AI art generators use machine learning algorithms to create art. These algorithms are trained on large datasets of images and videos to learn the underlying patterns and styles of different types of art. The algorithm then uses this knowledge to generate new, unique images and videos that mimic the style of the input data.
There are several types of AI art generators, each with its approach to creating art. One popular type is the style transfer algorithm, which takes an input image and applies the style of another image to it.
For example, a user could photograph a landscape and apply the style of Van Gogh's "Starry Night" to create a new image that combines the two.
Another type of AI art generator is the generative adversarial network (GAN). GANs consist of two neural networks: a generator and a discriminator. The generator creates images or videos while the discriminator evaluates how realistic they are.

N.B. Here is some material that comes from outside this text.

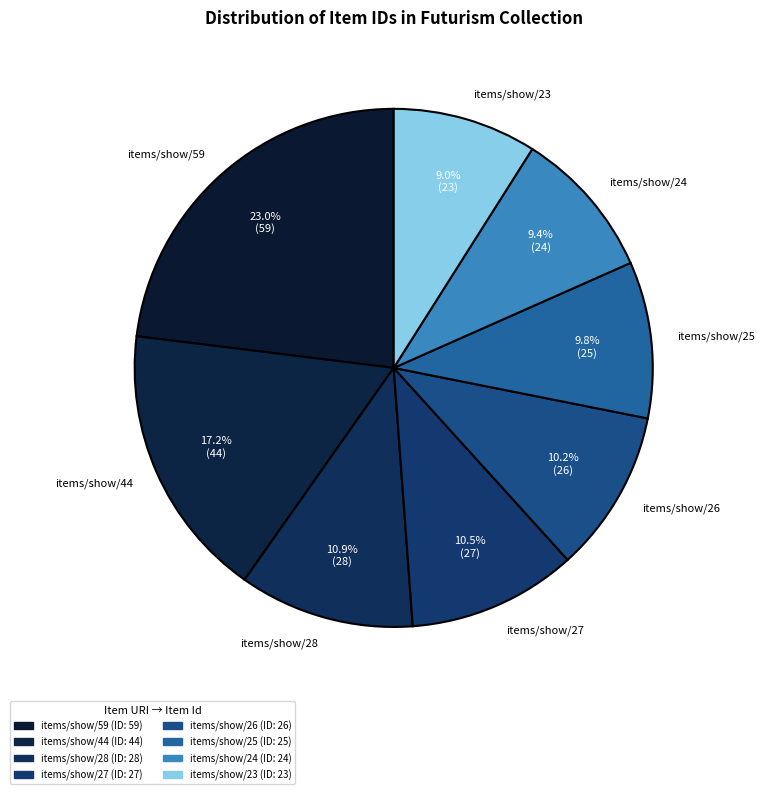

How many segments does this pie chart have?

8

The two networks are trained together, with the generator trying to create more realistic images and the discriminator trying to identify which images are real and which are generated. Over time, the generator becomes better at creating realistic images, and the discriminator becomes better at identifying them.

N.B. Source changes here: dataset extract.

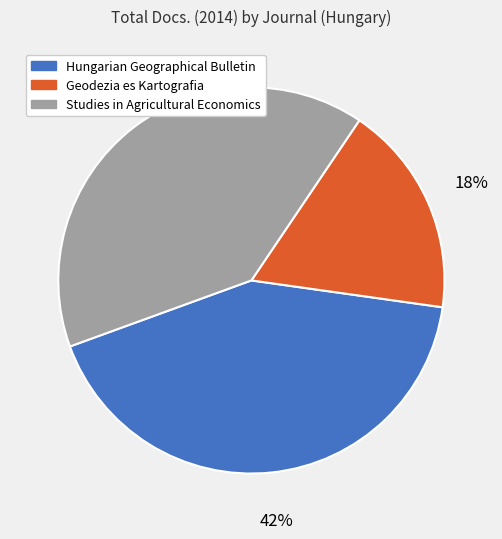

Is the sum of Studies in Agricultural Economics and Geodezia es Kartografia greater than half?

Yes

AI art generators also use other techniques, such as convolutional neural networks (CNNs) and recurrent neural networks (RNNs), to create new and unique artworks. These algorithms are highly complex and require a great deal of computational power to operate, but they have led to some truly impressive results in the world of AI-generated art.
TLDR; AI art generators use machine learning algorithms to create art by learning the underlying patterns and styles of different types of art. They come in many different forms, each with its own approach to creating new and unique artworks.
While these algorithms are still relatively new, they have already shown incredible potential for pushing the boundaries of what is possible in art and technology.